**RECORDS FOR THE TASK:**

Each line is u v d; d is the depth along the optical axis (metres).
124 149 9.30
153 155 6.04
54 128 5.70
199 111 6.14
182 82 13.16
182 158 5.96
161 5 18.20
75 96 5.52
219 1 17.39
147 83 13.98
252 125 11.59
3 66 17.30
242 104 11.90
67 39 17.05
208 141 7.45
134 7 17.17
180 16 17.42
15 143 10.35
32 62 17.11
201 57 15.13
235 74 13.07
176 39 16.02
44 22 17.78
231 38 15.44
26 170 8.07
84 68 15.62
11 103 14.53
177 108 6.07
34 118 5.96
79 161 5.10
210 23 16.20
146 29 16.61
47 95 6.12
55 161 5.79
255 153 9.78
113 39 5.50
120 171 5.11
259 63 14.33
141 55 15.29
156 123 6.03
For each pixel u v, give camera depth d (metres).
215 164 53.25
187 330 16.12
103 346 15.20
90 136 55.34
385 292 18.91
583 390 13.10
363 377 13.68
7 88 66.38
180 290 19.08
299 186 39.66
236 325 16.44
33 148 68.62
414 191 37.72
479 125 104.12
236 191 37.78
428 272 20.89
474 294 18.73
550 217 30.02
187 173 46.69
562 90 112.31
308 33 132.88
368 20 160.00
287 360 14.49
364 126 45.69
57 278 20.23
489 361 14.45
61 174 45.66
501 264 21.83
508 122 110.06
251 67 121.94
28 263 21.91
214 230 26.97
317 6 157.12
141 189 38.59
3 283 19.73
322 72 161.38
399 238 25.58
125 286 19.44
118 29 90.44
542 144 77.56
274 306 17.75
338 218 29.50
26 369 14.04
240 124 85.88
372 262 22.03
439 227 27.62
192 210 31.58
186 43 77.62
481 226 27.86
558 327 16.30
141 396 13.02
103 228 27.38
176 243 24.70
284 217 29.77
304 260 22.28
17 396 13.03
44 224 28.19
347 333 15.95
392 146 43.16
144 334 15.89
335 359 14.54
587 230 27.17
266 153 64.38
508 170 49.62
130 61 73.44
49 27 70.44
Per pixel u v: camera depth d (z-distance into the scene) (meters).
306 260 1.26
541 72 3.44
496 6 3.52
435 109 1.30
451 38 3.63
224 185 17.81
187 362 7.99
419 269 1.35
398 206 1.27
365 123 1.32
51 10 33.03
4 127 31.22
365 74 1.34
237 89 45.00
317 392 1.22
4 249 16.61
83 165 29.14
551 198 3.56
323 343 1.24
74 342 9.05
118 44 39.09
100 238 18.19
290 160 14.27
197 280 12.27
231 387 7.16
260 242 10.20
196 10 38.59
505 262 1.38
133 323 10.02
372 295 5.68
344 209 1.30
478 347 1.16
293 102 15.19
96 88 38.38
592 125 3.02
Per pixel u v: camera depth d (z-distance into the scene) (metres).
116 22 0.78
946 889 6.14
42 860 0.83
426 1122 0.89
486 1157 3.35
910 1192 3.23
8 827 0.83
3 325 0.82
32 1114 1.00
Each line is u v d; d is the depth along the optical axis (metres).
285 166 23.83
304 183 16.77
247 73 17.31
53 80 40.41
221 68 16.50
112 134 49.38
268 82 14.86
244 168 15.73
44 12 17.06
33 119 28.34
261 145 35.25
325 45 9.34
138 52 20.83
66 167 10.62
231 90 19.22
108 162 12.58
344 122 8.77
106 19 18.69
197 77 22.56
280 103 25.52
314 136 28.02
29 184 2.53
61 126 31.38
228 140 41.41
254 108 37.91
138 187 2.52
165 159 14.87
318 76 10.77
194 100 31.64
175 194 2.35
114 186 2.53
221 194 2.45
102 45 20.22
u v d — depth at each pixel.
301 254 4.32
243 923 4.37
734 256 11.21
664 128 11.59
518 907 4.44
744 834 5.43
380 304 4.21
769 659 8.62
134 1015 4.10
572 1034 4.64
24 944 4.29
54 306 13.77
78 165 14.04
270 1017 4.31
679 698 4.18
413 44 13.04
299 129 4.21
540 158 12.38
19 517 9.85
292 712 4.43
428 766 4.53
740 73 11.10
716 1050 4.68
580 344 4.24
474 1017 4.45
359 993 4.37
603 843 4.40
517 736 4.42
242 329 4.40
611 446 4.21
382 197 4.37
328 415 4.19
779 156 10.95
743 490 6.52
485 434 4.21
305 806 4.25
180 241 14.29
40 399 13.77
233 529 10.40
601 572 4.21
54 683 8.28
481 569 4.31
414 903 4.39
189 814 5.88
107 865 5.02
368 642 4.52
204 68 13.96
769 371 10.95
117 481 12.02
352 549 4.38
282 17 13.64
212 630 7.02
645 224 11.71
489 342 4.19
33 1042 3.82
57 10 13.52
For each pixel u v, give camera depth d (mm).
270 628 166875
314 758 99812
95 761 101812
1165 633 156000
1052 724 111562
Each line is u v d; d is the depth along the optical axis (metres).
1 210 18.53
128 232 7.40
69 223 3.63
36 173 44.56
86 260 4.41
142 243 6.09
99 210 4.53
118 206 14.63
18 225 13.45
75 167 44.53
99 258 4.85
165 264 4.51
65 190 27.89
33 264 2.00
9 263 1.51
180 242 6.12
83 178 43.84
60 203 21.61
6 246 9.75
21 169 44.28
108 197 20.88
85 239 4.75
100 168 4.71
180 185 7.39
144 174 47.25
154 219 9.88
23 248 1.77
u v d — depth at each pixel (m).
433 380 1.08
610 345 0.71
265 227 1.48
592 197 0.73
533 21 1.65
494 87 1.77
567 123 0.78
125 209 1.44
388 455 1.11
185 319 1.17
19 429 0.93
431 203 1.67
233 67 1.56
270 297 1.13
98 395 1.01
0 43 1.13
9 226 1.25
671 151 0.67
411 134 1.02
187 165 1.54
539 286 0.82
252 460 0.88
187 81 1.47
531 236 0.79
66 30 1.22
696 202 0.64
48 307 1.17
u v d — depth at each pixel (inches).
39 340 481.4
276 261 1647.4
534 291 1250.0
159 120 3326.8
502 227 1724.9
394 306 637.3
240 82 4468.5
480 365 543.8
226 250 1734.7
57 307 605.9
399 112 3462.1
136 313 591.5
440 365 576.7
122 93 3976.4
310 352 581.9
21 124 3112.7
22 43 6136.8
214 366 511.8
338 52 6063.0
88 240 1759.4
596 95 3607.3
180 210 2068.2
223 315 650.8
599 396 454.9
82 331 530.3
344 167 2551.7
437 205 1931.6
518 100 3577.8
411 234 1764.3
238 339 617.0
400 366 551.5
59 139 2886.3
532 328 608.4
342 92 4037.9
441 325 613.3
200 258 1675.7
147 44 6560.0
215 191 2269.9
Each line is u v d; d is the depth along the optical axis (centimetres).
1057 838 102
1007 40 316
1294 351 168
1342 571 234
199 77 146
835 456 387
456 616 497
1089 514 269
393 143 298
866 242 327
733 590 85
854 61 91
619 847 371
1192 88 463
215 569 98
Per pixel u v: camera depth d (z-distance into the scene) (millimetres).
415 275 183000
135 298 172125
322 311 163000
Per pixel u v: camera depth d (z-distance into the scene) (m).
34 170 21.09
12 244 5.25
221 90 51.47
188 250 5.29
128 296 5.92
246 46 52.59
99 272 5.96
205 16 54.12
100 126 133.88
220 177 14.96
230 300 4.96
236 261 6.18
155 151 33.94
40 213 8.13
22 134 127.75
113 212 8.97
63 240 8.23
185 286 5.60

**ASSIGNED TASK:** Write out every line of the listing that holds the word "camera".

**REPLY:**
For each pixel u v, give camera depth d (metres).
Per pixel u v: camera depth d (z-distance into the scene) (meters).
Per pixel u v: camera depth d (z-distance into the scene) (metres).
For each pixel u v, give camera depth d (mm).
Per pixel u v: camera depth d (z-distance into the scene) (millimetres).
Per pixel u v: camera depth d (z-distance into the scene) (m).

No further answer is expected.